Western Australia is too reliant on China and needs to look to other emerging Asian superpowers to diversify its trade partnerships, one of the world's leading independent economists has warned.
The global economy has been rattled since January when countries were made aware of the deadly coronavirus COVID-19, which originated in the Chinese city of Wuhan and has since killed 1700 and infected more than 70,000.
Economist Jonathan Pain.
Its presence threatens to dent the global economy. Australia has banned tourists travelling from mainland China, where nearly half a billion people have been placed into some form of quarantine.
Speaking at an Urban Development Institute of Australia WA luncheon on Friday, economist Jonathan Pain said Australia – and particularly WA – was vulnerable to such economic shockwaves.
Mr Pain predicted coronavirus COVID-19 would result in a "big" contraction in China's growth for the first quarter of this year that would, in turn, result in a contraction in Australia which may trickle into the second quarter.
In 2017-18 China received 46.1 per cent of WA's exports, which include resources and food. The state's next biggest partner was Japan at 14.2 per cent.
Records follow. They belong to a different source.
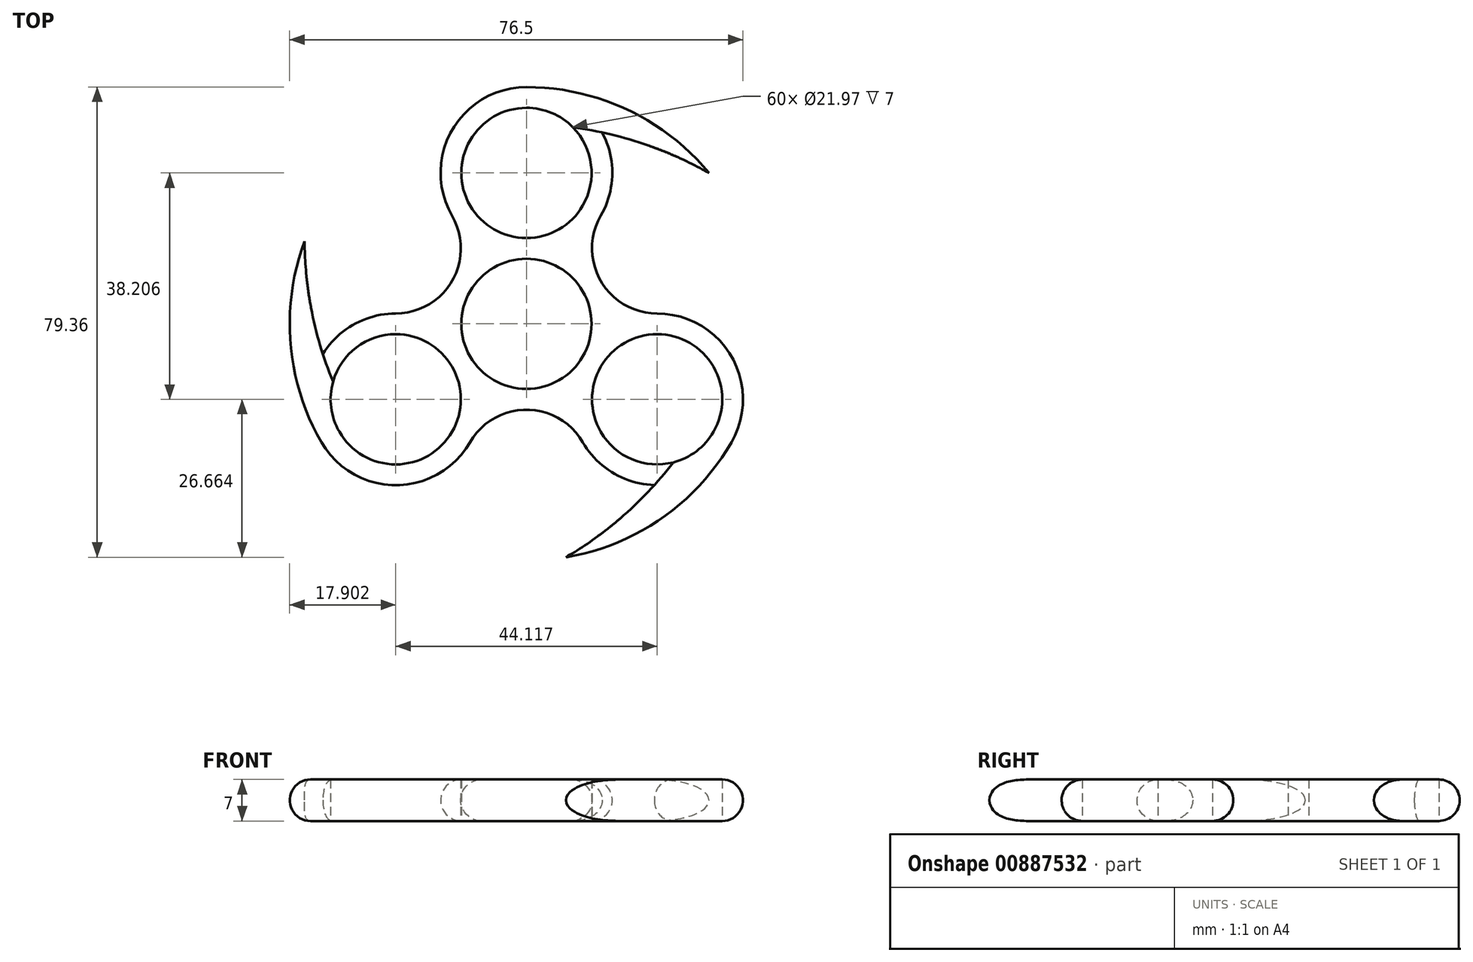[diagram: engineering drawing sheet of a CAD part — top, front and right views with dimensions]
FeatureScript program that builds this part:
annotation { "Feature Type Name" : "Feature", "Feature Type Description" : "" }
export const myFeature = defineFeature(function(context is Context, id is Id, definition is map)
    precondition{}
    {
        {
            var Q0;
            Q0=qCreatedBy(makeId("Top.planeOp"),FACE);
            var sketch = newSketch(context, id + "F0", { "sketchPlane" : qUnion([Q0])});
            skCircle(sketch, "E0", {"center": v(0, 0) * mm, "radius": 10.99 * mm});
            skCircle(sketch, "E1", {"center": v(0, 0) * mm, "radius": 25.47 * mm, "construction": true});
            skCircle(sketch, "E2", {"center": v(0, 25.47) * mm, "radius": 10.99 * mm});
            skCircle(sketch, "E3", {"center": v(-22.06, -12.74) * mm, "radius": 10.99 * mm});
            skCircle(sketch, "E4", {"center": v(22.06, -12.74) * mm, "radius": 10.99 * mm});
            skLineSegment(sketch, "E5", {"start": v(-22.06, -12.74) * mm, "end": v(22.06, -12.74) * mm, "construction": true});
            skLineSegment(sketch, "E6", {"start": v(0, 25.47) * mm, "end": v(-22.06, -12.74) * mm, "construction": true});
            skLineSegment(sketch, "E7", {"start": v(22.06, -12.74) * mm, "end": v(0, 25.47) * mm, "construction": true});
            skLineSegment(sketch, "E8.bottom", {"start": v(-57.15, 57.15) * mm, "end": v(57.15, 57.15) * mm, "construction": true});
            skLineSegment(sketch, "E8.top", {"start": v(-57.15, -57.15) * mm, "end": v(57.15, -57.15) * mm, "construction": true});
            skLineSegment(sketch, "E8.left", {"start": v(-57.15, 57.15) * mm, "end": v(-57.15, -57.15) * mm, "construction": true});
            skLineSegment(sketch, "E8.right", {"start": v(57.15, 57.15) * mm, "end": v(57.15, -57.15) * mm, "construction": true});
            skPoint(sketch, "E9", {"position": v(-57.15, 0) * mm});
            skPoint(sketch, "E10", {"position": v(0, 57.15) * mm});
            skSolve(sketch);
        }
        {
            var Q0;
            Q0=qCreatedBy(makeId("Top.planeOp"),FACE);
            var sketch = newSketch(context, id + "F1", { "sketchPlane" : qUnion([Q0])});
            skCircle(sketch, "E11", {"center": v(0, 0) * mm, "radius": 10.99 * mm});
            skCircle(sketch, "E12", {"center": v(-22.06, -12.74) * mm, "radius": 10.99 * mm});
            skCircle(sketch, "E13", {"center": v(0, 25.47) * mm, "radius": 10.99 * mm});
            skCircle(sketch, "E14", {"center": v(22.06, -12.74) * mm, "radius": 10.99 * mm});
            skLineSegment(sketch, "E15.bottom", {"start": v(-57.15, 57.15) * mm, "end": v(57.15, 57.15) * mm, "construction": true});
            skLineSegment(sketch, "E15.top", {"start": v(-57.15, -57.15) * mm, "end": v(57.15, -57.15) * mm, "construction": true});
            skLineSegment(sketch, "E15.left", {"start": v(-57.15, 57.15) * mm, "end": v(-57.15, -57.15) * mm, "construction": true});
            skLineSegment(sketch, "E15.right", {"start": v(57.15, 57.15) * mm, "end": v(57.15, -57.15) * mm, "construction": true});
            skPoint(sketch, "E16", {"position": v(-57.15, 0) * mm});
            skPoint(sketch, "E17", {"position": v(0, 57.15) * mm});
            skArc(sketch, "E18", {"start": v(-22.06, 1.75) * mm, "mid": v(-29.1, -0.07) * mm, "end": v(-34.36, -5.09) * mm});
            skArc(sketch, "E19", {"start": v(12.54, 18.23) * mm, "mid": v(14.48, 25.23) * mm, "end": v(12.77, 32.3) * mm});
            skArc(sketch, "E20", {"start": v(9.51, -19.98) * mm, "mid": v(14.61, -25.16) * mm, "end": v(21.59, -27.21) * mm});
            skArc(sketch, "E21", {"start": v(-22.06, 1.75) * mm, "mid": v(-12.54, 7.24) * mm, "end": v(-12.54, 18.23) * mm});
            skArc(sketch, "E22", {"start": v(12.54, 18.23) * mm, "mid": v(12.54, 7.24) * mm, "end": v(22.06, 1.75) * mm});
            skArc(sketch, "E23", {"start": v(9.51, -19.98) * mm, "mid": v(0, -14.49) * mm, "end": v(-9.51, -19.98) * mm});
            skCircle(sketch, "E24", {"center": v(0, 0) * mm, "radius": 14.49 * mm, "construction": true});
            skArc(sketch, "E25", {"start": v(30.79, 25.47) * mm, "mid": v(17.01, 36.15) * mm, "end": v(0, 39.96) * mm});
            skArc(sketch, "E26", {"start": v(30.79, 25.47) * mm, "mid": v(22.04, 29.57) * mm, "end": v(12.77, 32.3) * mm});
            skArc(sketch, "E27.1.0", {"start": v(-37.45, 13.93) * mm, "mid": v(-39.82, -3.34) * mm, "end": v(-34.6, -19.98) * mm});
            skArc(sketch, "E27.1.1", {"start": v(-37.45, 13.93) * mm, "mid": v(-36.63, 4.3) * mm, "end": v(-34.36, -5.09) * mm});
            skArc(sketch, "E27.2.0", {"start": v(6.66, -39.4) * mm, "mid": v(22.8, -32.81) * mm, "end": v(34.6, -19.98) * mm});
            skArc(sketch, "E27.2.1", {"start": v(6.66, -39.4) * mm, "mid": v(14.59, -33.88) * mm, "end": v(21.59, -27.21) * mm});
            skArc(sketch, "E28.trimOffspring", {"start": v(0, 39.96) * mm, "mid": v(-12.54, 32.71) * mm, "end": v(-12.54, 18.23) * mm});
            skArc(sketch, "E29.trimOffspring", {"start": v(34.6, -19.98) * mm, "mid": v(34.6, -5.5) * mm, "end": v(22.06, 1.75) * mm});
            skArc(sketch, "E30.trimOffspring", {"start": v(-34.6, -19.98) * mm, "mid": v(-22.06, -27.22) * mm, "end": v(-9.51, -19.98) * mm});
            skSolve(sketch);
        }
        {
            var Q0;
            Q0=makeQuery(id+"F1.imprint","IMPRINT",FACE,{"disambiguationData":[TD([[makeQuery(id+"F1.imprint","IMPRINT",EDGE,{"derivedFrom":sQuery(id+"F1.wireOp",EDGE,"E11")}),-1.0]])]});
            extrude(context, id + "F2", {"entities" : qUnion([Q0]), "depth" : 7 * mm, "offsetDistance" : 25.4 * mm});
        }
        {
            var Q0;
            Q0=makeQuery(id+"F2.opExtrude","CAP_EDGE",EDGE,{"disambiguationData":[OSD([sQuery(id+"F1.wireOp",EDGE,"E22")])],"isStart":false});
            var Q1;
            Q1=makeQuery(id+"F2.opExtrude","CAP_EDGE",EDGE,{"disambiguationData":[OSD([sQuery(id+"F1.wireOp",EDGE,"E23")])],"isStart":false});
            var Q2;
            Q2=makeQuery(id+"F2.opExtrude","CAP_EDGE",EDGE,{"disambiguationData":[OSD([sQuery(id+"F1.wireOp",EDGE,"E21")])],"isStart":false});
            var Q3;
            Q3=makeQuery(id+"F2.opExtrude","CAP_EDGE",EDGE,{"disambiguationData":[OSD([sQuery(id+"F1.wireOp",EDGE,"E29.trimOffspring")])],"isStart":true});
            var Q4;
            Q4=makeQuery(id+"F2.opExtrude","CAP_EDGE",EDGE,{"disambiguationData":[OSD([sQuery(id+"F1.wireOp",EDGE,"E30.trimOffspring")])],"isStart":true});
            var Q5;
            Q5=makeQuery(id+"F2.opExtrude","CAP_EDGE",EDGE,{"disambiguationData":[OSD([sQuery(id+"F1.wireOp",EDGE,"E21")])],"isStart":true});
            fillet(context, id + "F3", {"entities" : qUnion([Q0, Q1, Q2, Q3, Q4, Q5]), "radius" : 3.5 * mm, "tangentPropagation" : true, "allowEdgeOverflow" : false});
        }
    });
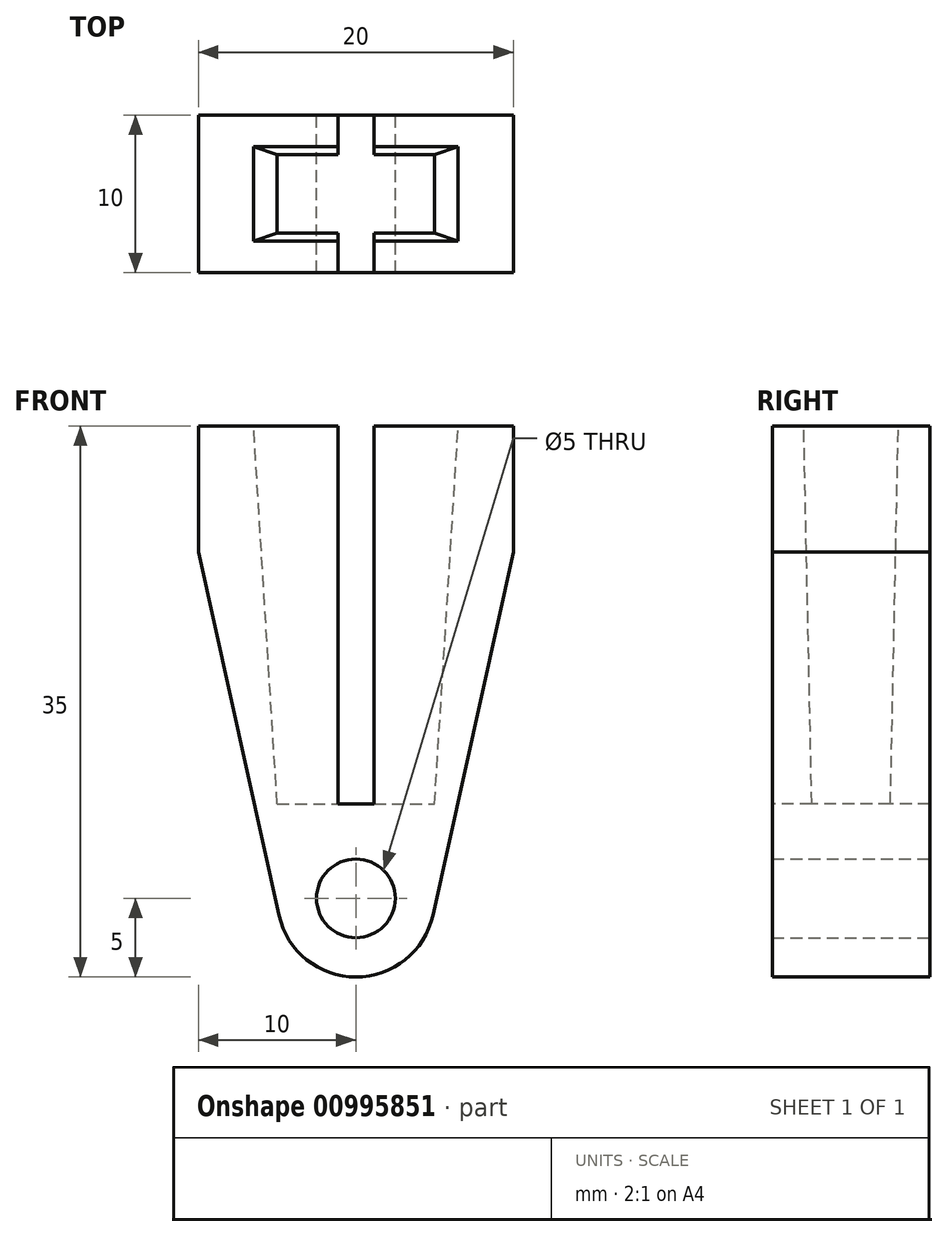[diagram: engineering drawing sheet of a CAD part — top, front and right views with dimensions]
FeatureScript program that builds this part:
annotation { "Feature Type Name" : "Feature", "Feature Type Description" : "" }
export const myFeature = defineFeature(function(context is Context, id is Id, definition is map)
    precondition{}
    {
        {
            var Q0;
            Q0=qCreatedBy(makeId("Front.planeOp"),FACE);
            var sketch = newSketch(context, id + "F0", { "sketchPlane" : qUnion([Q0])});
            skArc(sketch, "E0", {"start": v(4.88, -1.08) * mm, "mid": v(0, -5) * mm, "end": v(-4.88, -1.08) * mm});
            skLineSegment(sketch, "E1", {"start": v(-4.88, -1.08) * mm, "end": v(-10, 22) * mm});
            skLineSegment(sketch, "E2", {"start": v(10, 22) * mm, "end": v(4.88, -1.08) * mm});
            skCircle(sketch, "E3", {"center": v(0, 0) * mm, "radius": 2.5 * mm});
            skLineSegment(sketch, "E4", {"start": v(-10, 22) * mm, "end": v(-10, 30) * mm});
            skLineSegment(sketch, "E5", {"start": v(-10, 30) * mm, "end": v(10, 30) * mm});
            skLineSegment(sketch, "E6", {"start": v(10, 30) * mm, "end": v(10, 22) * mm});
            skSolve(sketch);
        }
        {
            var Q0;
            Q0 = qSketchRegion(id + "F0", true);
            extrude(context, id + "F1", {"entities" : qUnion([Q0]), "endBound" : BoundingType.SYMMETRIC, "depth" : 10 * mm, "offsetDistance" : 25 * mm});
        }
        {
            var Q0;
            Q0=makeQuery(id+"F1.opExtrude","SWEPT_FACE",FACE,{"disambiguationData":[OSD([sQuery(id+"F0.wireOp",EDGE,"E5")])]});
            var sketch = newSketch(context, id + "F2", { "sketchPlane" : qUnion([Q0])});
            skLineSegment(sketch, "E7.bottom", {"start": v(-1.15, 5) * mm, "end": v(1.15, 5) * mm});
            skLineSegment(sketch, "E7.top", {"start": v(-1.15, -5) * mm, "end": v(1.15, -5) * mm});
            skLineSegment(sketch, "E7.left", {"start": v(-1.15, 5) * mm, "end": v(-1.15, -5) * mm});
            skLineSegment(sketch, "E7.right", {"start": v(1.15, 5) * mm, "end": v(1.15, -5) * mm});
            skSolve(sketch);
        }
        {
            var Q0;
            Q0 = qSketchRegion(id + "F2", true);
            extrude(context, id + "F3", {"entities" : qUnion([Q0]), "operationType" : NewBodyOperationType.REMOVE, "oppositeDirection" : true, "depth" : (22 + 8 - 6) * mm, "offsetDistance" : 25 * mm});
        }
        {
            var Q0;
            Q0=qCreatedBy(makeId("Top.planeOp"),FACE);
            cPlane(context, id + "F4", {"entities" : qUnion([Q0]), "cplaneType" : CPlaneType.OFFSET, "offset" : 6 * mm, "width" : 150 * mm, "height" : 150 * mm});
        }
        {
            var Q0;
            Q0=qCreatedBy(id+"F4.planeOp",FACE);
            var sketch = newSketch(context, id + "F5", { "sketchPlane" : qUnion([Q0])});
            skLineSegment(sketch, "E8.bottom", {"start": v(-5, 2.5) * mm, "end": v(5, 2.5) * mm});
            skLineSegment(sketch, "E8.top", {"start": v(-5, -2.5) * mm, "end": v(5, -2.5) * mm});
            skLineSegment(sketch, "E8.left", {"start": v(-5, 2.5) * mm, "end": v(-5, -2.5) * mm});
            skLineSegment(sketch, "E8.right", {"start": v(5, 2.5) * mm, "end": v(5, -2.5) * mm});
            skSolve(sketch);
        }
        {
            var Q0;
            Q0=qCreatedBy(makeId("Top.planeOp"),FACE);
            cPlane(context, id + "F6", {"entities" : qUnion([Q0]), "cplaneType" : CPlaneType.OFFSET, "offset" : 30 * mm, "width" : 150 * mm, "height" : 150 * mm});
        }
        {
            var Q0;
            Q0=qCreatedBy(id+"F6.planeOp",FACE);
            var sketch = newSketch(context, id + "F7", { "sketchPlane" : qUnion([Q0])});
            skLineSegment(sketch, "E9.bottom", {"start": v(-6.5, 3) * mm, "end": v(6.5, 3) * mm});
            skLineSegment(sketch, "E9.top", {"start": v(-6.5, -3) * mm, "end": v(6.5, -3) * mm});
            skLineSegment(sketch, "E9.left", {"start": v(-6.5, 3) * mm, "end": v(-6.5, -3) * mm});
            skLineSegment(sketch, "E9.right", {"start": v(6.5, 3) * mm, "end": v(6.5, -3) * mm});
            skSolve(sketch);
        }
        {
            var Q1;
            Q1 = qSketchRegion(id + "F5", true);
            var Q2;
            Q2 = qSketchRegion(id + "F7", true);
            loft(context, id + "F8", {"operationType" : NewBodyOperationType.REMOVE, "sheetProfilesArray" : [{ "sheetProfileEntities" : qUnion([Q1]) }, { "sheetProfileEntities" : qUnion([Q2]) }]});
        }
    });
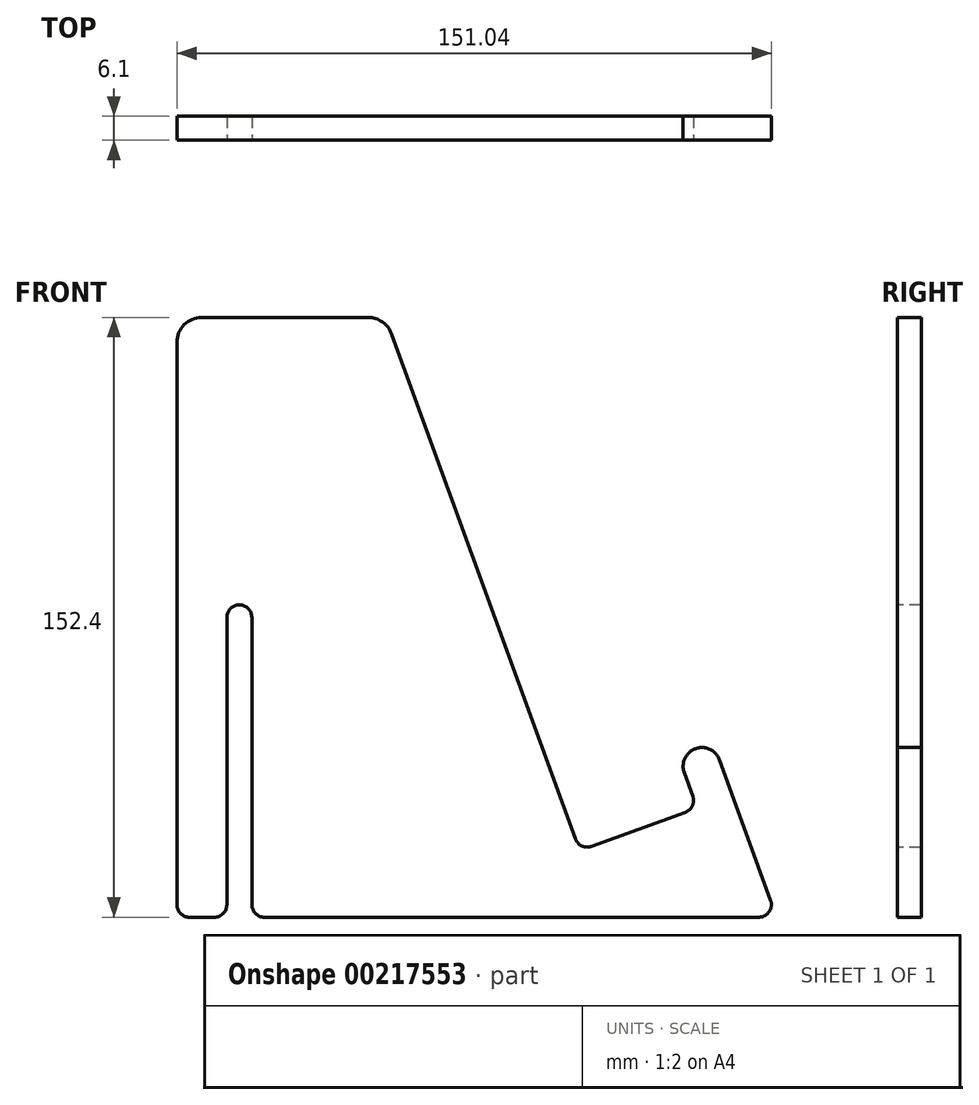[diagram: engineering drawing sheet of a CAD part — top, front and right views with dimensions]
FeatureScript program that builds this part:
annotation { "Feature Type Name" : "Feature", "Feature Type Description" : "" }
export const myFeature = defineFeature(function(context is Context, id is Id, definition is map)
    precondition{}
    {
        {
            var Q0;
            Q0=qCreatedBy(makeId("Front.planeOp"),FACE);
            var sketch = newSketch(context, id + "F0", { "sketchPlane" : qUnion([Q0])});
            skLineSegment(sketch, "E0", {"start": v(-146.05, 152.4) * mm, "end": v(-103.84, 152.4) * mm});
            skLineSegment(sketch, "E1", {"start": v(-97.87, 148.22) * mm, "end": v(-51.16, 19.9) * mm});
            skLineSegment(sketch, "E2", {"start": v(-47.1, 18) * mm, "end": v(-23.23, 26.68) * mm});
            skLineSegment(sketch, "E3", {"start": v(-152.4, 146.05) * mm, "end": v(-152.4, 3.17) * mm});
            skLineSegment(sketch, "E4", {"start": v(-149.22, 0) * mm, "end": v(-142.87, 0) * mm});
            skLineSegment(sketch, "E5", {"start": v(-139.7, 3.18) * mm, "end": v(-139.7, 76.2) * mm});
            skLineSegment(sketch, "E6", {"start": v(-136.52, 79.37) * mm, "end": v(-136.53, 79.37) * mm});
            skLineSegment(sketch, "E7", {"start": v(-133.35, 76.2) * mm, "end": v(-133.35, 3.18) * mm});
            skLineSegment(sketch, "E8", {"start": v(-130.17, 0) * mm, "end": v(-4.53, 0) * mm});
            skLineSegment(sketch, "E9", {"start": v(-21.33, 30.75) * mm, "end": v(-23.5, 36.72) * mm});
            skPoint(sketch, "E10.visualSharp", {"position": v(-26.14, 43.96) * mm});
            skPoint(sketch, "E11.visualSharp", {"position": v(0, 44.45) * mm});
            skPoint(sketch, "E12.visualSharp", {"position": v(0, 0) * mm});
            skPoint(sketch, "E13.visualSharp", {"position": v(-133.35, 0) * mm});
            skArc(sketch, "E13.filletArc", {"start": v(-133.35, 3.17) * mm, "mid": v(-132.42, 0.93) * mm, "end": v(-130.17, 0) * mm});
            skPoint(sketch, "E14.visualSharp", {"position": v(-139.7, 0) * mm});
            skArc(sketch, "E14.filletArc", {"start": v(-142.87, 0) * mm, "mid": v(-140.63, 0.93) * mm, "end": v(-139.7, 3.18) * mm});
            skPoint(sketch, "E15.visualSharp", {"position": v(-139.7, 79.37) * mm});
            skArc(sketch, "E15.filletArc", {"start": v(-136.52, 79.37) * mm, "mid": v(-138.77, 78.45) * mm, "end": v(-139.7, 76.2) * mm});
            skPoint(sketch, "E16.visualSharp", {"position": v(-133.35, 79.37) * mm});
            skArc(sketch, "E16.filletArc", {"start": v(-133.35, 76.2) * mm, "mid": v(-134.28, 78.45) * mm, "end": v(-136.53, 79.37) * mm});
            skPoint(sketch, "E17.visualSharp", {"position": v(-152.4, 0) * mm});
            skArc(sketch, "E17.filletArc", {"start": v(-152.4, 3.17) * mm, "mid": v(-151.47, 0.93) * mm, "end": v(-149.22, 0) * mm});
            skPoint(sketch, "E18.visualSharp", {"position": v(-152.4, 152.4) * mm});
            skArc(sketch, "E18.filletArc", {"start": v(-146.05, 152.4) * mm, "mid": v(-150.54, 150.54) * mm, "end": v(-152.4, 146.05) * mm});
            skPoint(sketch, "E19.visualSharp", {"position": v(-99.4, 152.4) * mm});
            skArc(sketch, "E19.filletArc", {"start": v(-97.87, 148.22) * mm, "mid": v(-100.2, 151.25) * mm, "end": v(-103.84, 152.4) * mm});
            skPoint(sketch, "E20.visualSharp", {"position": v(-50.08, 16.9) * mm});
            skArc(sketch, "E20.filletArc", {"start": v(-51.16, 19.9) * mm, "mid": v(-49.52, 18.1) * mm, "end": v(-47.1, 18) * mm});
            skPoint(sketch, "E21.visualSharp", {"position": v(-20.24, 27.77) * mm});
            skArc(sketch, "E21.filletArc", {"start": v(-23.23, 26.68) * mm, "mid": v(-21.44, 28.32) * mm, "end": v(-21.33, 30.75) * mm});
            skLineSegment(sketch, "E22.0", {"start": v(-1.55, 4.26) * mm, "end": v(-14.55, 39.98) * mm});
            skArc(sketch, "E23.filletArc", {"start": v(-4.53, 0) * mm, "mid": v(-1.93, 1.35) * mm, "end": v(-1.55, 4.26) * mm});
            skArc(sketch, "E24", {"start": v(-14.55, 39.98) * mm, "mid": v(-20.65, 42.82) * mm, "end": v(-23.5, 36.72) * mm});
            skSolve(sketch);
        }
        {
            var Q0;
            Q0=makeQuery(id+"F0.imprint","IMPRINT",FACE,{"disambiguationData":[TD([[makeQuery(id+"F0.imprint","IMPRINT",EDGE,{"derivedFrom":sQuery(id+"F0.wireOp",EDGE,"E0")}),-1.0]])]});
            extrude(context, id + "F1", {"entities" : qUnion([Q0]), "oppositeDirection" : true, "depth" : 6.1 * mm});
        }
    });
Mr Pain told the packed room of property and planning professionals Australia and WA needed to engage other Asian nations such as India, Indonesia and Vietnam to reduce exposure to economic quakes like the coronavirus.
"Our dependence on China is far too great and your dependency on China is far too great, you must diversify," he said.
"Not only on the demand side of the equation but on the supply side of the equation.
"You import too much from China and export too much to China. Look at Vietnam, South Korea, Taiwan, India. Any other country in Asia."
Mr Pain said Indonesia should be a particular focus for the WA and Australian governments given its proximity.
"This is a remarkable nation; the fourth most populous in the world, 265 million people," he said.
"The increase in the Indonesia population in just the last five years is equivalent to the entire population of Australia.
"We need to engage more with Indonesia, they are our friends. You here in WA should be engaging with them more than any other part of this nation."
Mr Pain also urged the federal government to get over its "ideological fixation" with budget surpluses and look at fiscal stimuli to help the nation weather the oncoming storm.
"This is a government that has been entranced by this back in the black," he said.
"The necessity for fiscal stimulus is now quite overwhelming. I have been quite stunned with how long it has taken the leading economists in Australia and around the world to fully quantify and identify the ramifications of what is happening in China.
"Canberra, it is coming. The writing is on the wall. We can see the whites in the eyes of shockwaves coming out of Wuhan."